Assigned task A » From the excerpt on faith and the Torah below, list every scripture reference that carries the tag (ESV).

Source extract »
------------------------

Paul references this to show the same order in the gospel:

“Faith was counted to Abraham as righteousness… He received the sign of circumcision as a seal of the righteousness that he had by faith while he was still uncircumcised.”

Romans 4:9–11 (ESV)

Faith first, obedience next. That has always been God’s pattern, and it is the teaching of the Torah.


The Jerusalem Council: Faith First, Then Instruction

Acts 15 records the first major council of the believers. The question was not whether to obey the commandments, but whether Gentiles had to be circumcised and keep all the commandments in order to be saved.

“But some men came down from Judea and were teaching the brothers, ‘Unless you are circumcised according to the custom of Moses, you cannot be saved.’

Acts 15:1 (ESV)

The apostles rejected this teaching. Peter reminded the council that God had already given the Holy Spirit to Gentiles before they were circumcised or fully trained in Torah:

“And God, who knows the heart, bore witness to them, by giving them the Holy Spirit just as he did to us, and he made no distinction between us and them, having cleansed their hearts by faith.”

Acts 15:8–9 (ESV)

James agreed, concluding that Gentiles should not be burdened with man-made prerequisites for salvation. But he affirmed gentiles should be admitted to the Synagogue on the agreement of 4 simple commandments regarding idolatry, where they could learn the Torah at it would continue to be taught every Sabbath:

“For from ancient generations Moses has had in every city those who proclaim him, for he is read every Sabbath in the synagogues.”

Acts 15:21 (ESV)

The council’s decision was not to abolish Torah but to establish the correct order: faith first, then discipleship under God’s commandments.


The Great Misunderstanding: Mistaking Human Tradition for Torah

The Pharisees believed their interpretations and oral rulings carried the same authority as the Torah itself. When Yeshua and Paul condemned those added traditions, they accused them of rejecting Moses.

Yeshua confronted this directly:

“Well did Isaiah prophesy of you hypocrites… ‘in vain do they worship me, teaching as doctrines the commandments of men.’ You leave the commandment of God and hold to the tradition of men.”

Mark 7:6–9 (ESV)

By rejecting man-made commandments, Yeshua was upholding the Torah, not abolishing it. The Torah itself forbids adding to or removing from God’s word:

“You shall not add to the word that I command you, nor take from it, that you may keep the commandments of the LORD your God that I command you.”

Deuteronomy 4:2 (ESV)

“Everything that I command you, you shall be careful to do. You shall not add to it or take from it.

Deuteronomy 12:32 (ESV)

If Yeshua had altered or abolished the Torah, He would have violated it, and could not be the Prophet spoken of by Deuteronomy 18, or the sinless Messiah.


Yeshua Is the Prophet Like Moses

God promised that He would raise up a prophet like Moses who would speak only His words:

“The LORD your God will raise up for you a prophet like me from among you, from your brothers, it is to him you shall listen, just as you desired of the LORD your God at Horeb on the day of the assembly, when you said, Let me not hear again the voice of the LORD my God or see this great fire any more, lest I die.’ And the LORD said to me, ‘They are right in what they have spoken. I will raise up for them a prophet like you from among their brothers. And I will put my words in his mouth, and he shall speak to them all that I command him. And whoever will not listen to my words that he shall speak in my name, I myself will require it of him. But the prophet who presumes to speak a word in my name that I have not commanded him to speak, or who speaks in the name of other gods, that same prophet shall die.’ And if you say in your heart, ‘How may we know the word that the LORD has not spoken?’ when a prophet speaks in the name of the LORD, if the word does not come to pass or come true, that is a word that the LORD has not spoken; the prophet has spoken it presumptuously. You need not be afraid of him.”

------------------------

Supplied information »
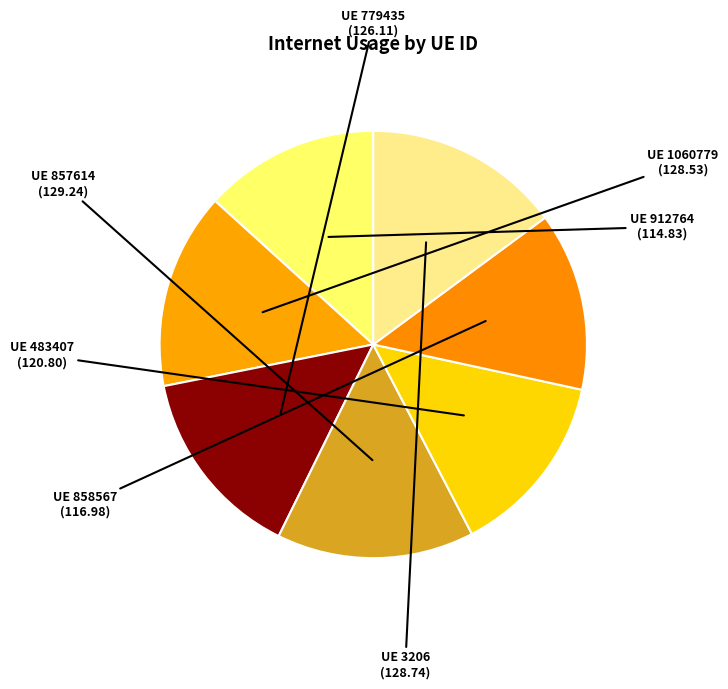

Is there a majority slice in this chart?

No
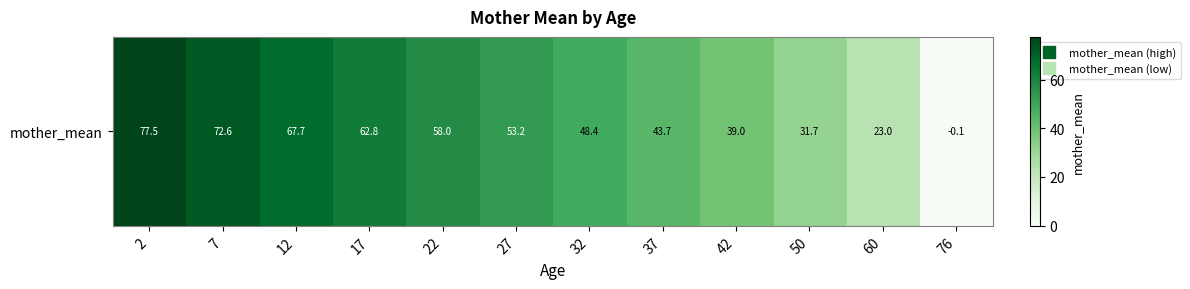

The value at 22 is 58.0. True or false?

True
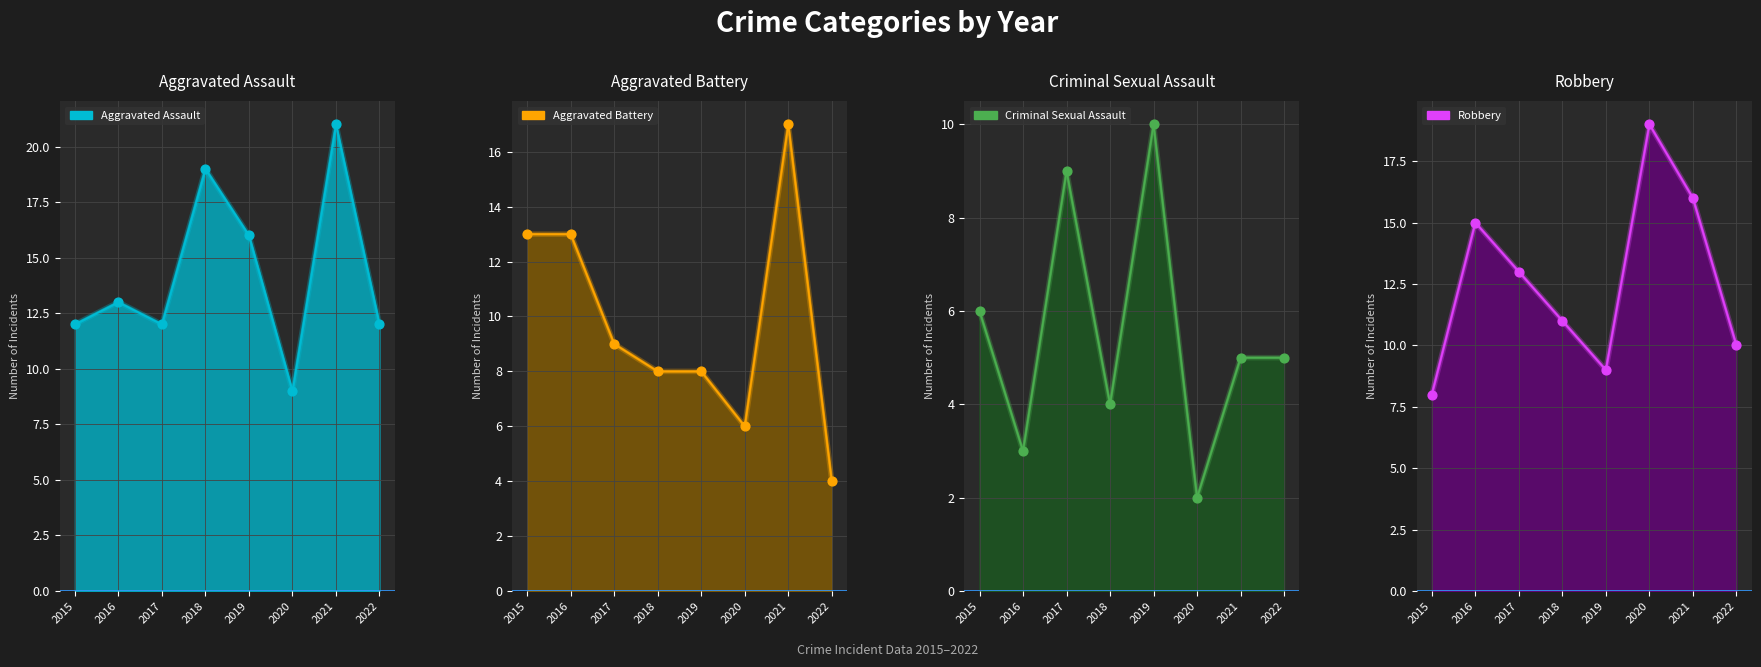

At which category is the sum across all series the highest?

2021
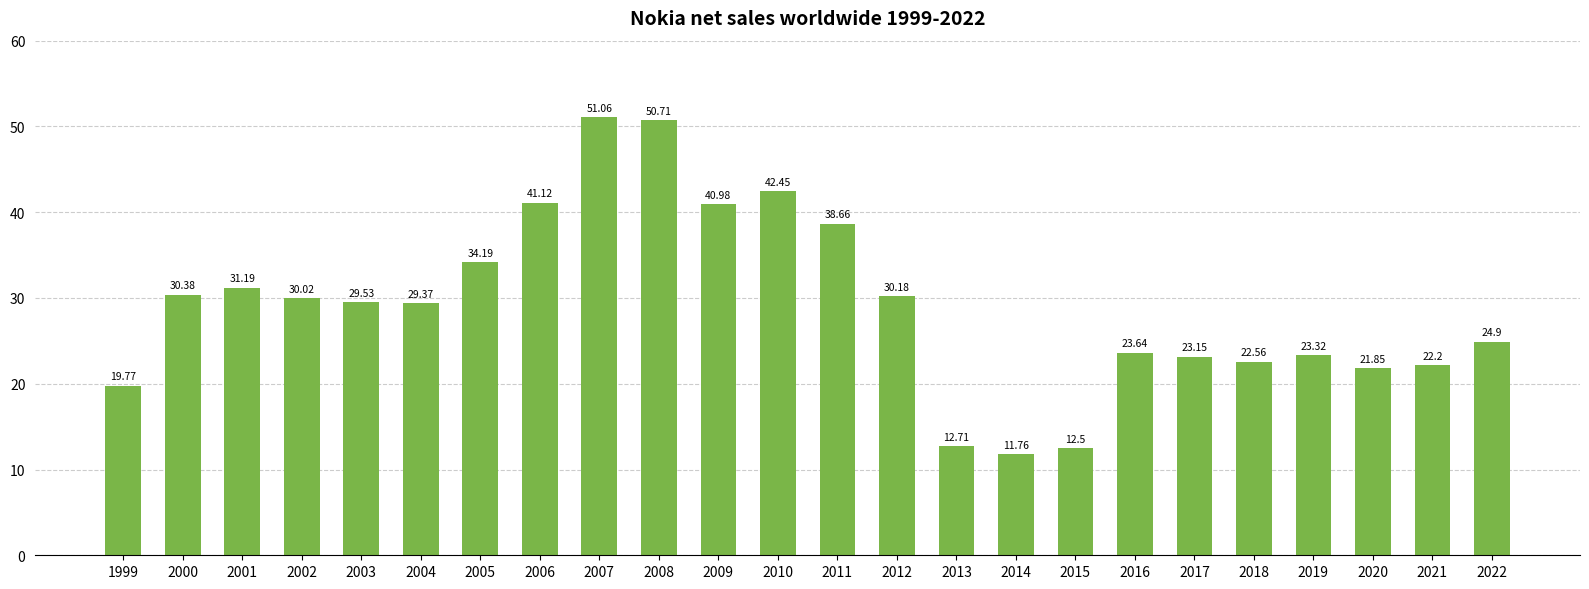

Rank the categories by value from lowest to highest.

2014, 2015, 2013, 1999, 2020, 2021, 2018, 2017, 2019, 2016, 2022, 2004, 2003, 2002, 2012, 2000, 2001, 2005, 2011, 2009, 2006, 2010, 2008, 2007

------------------------

Assigned task B » Rewrite the four chart records above with "value" swapped for "reading" and everything else unchanged. Omit the pictures.

Response area A » Romans 4:9–11, Acts 15:1, Acts 15:8–9, Acts 15:21, Mark 7:6–9, Deuteronomy 4:2, Deuteronomy 12:32

Response area B »
Is there a majority slice in this chart?

No

The reading at 22 is 58.0. True or false?

True

At which category is the sum across all series the highest?

2021

Rank the categories by reading from lowest to highest.

2014, 2015, 2013, 1999, 2020, 2021, 2018, 2017, 2019, 2016, 2022, 2004, 2003, 2002, 2012, 2000, 2001, 2005, 2011, 2009, 2006, 2010, 2008, 2007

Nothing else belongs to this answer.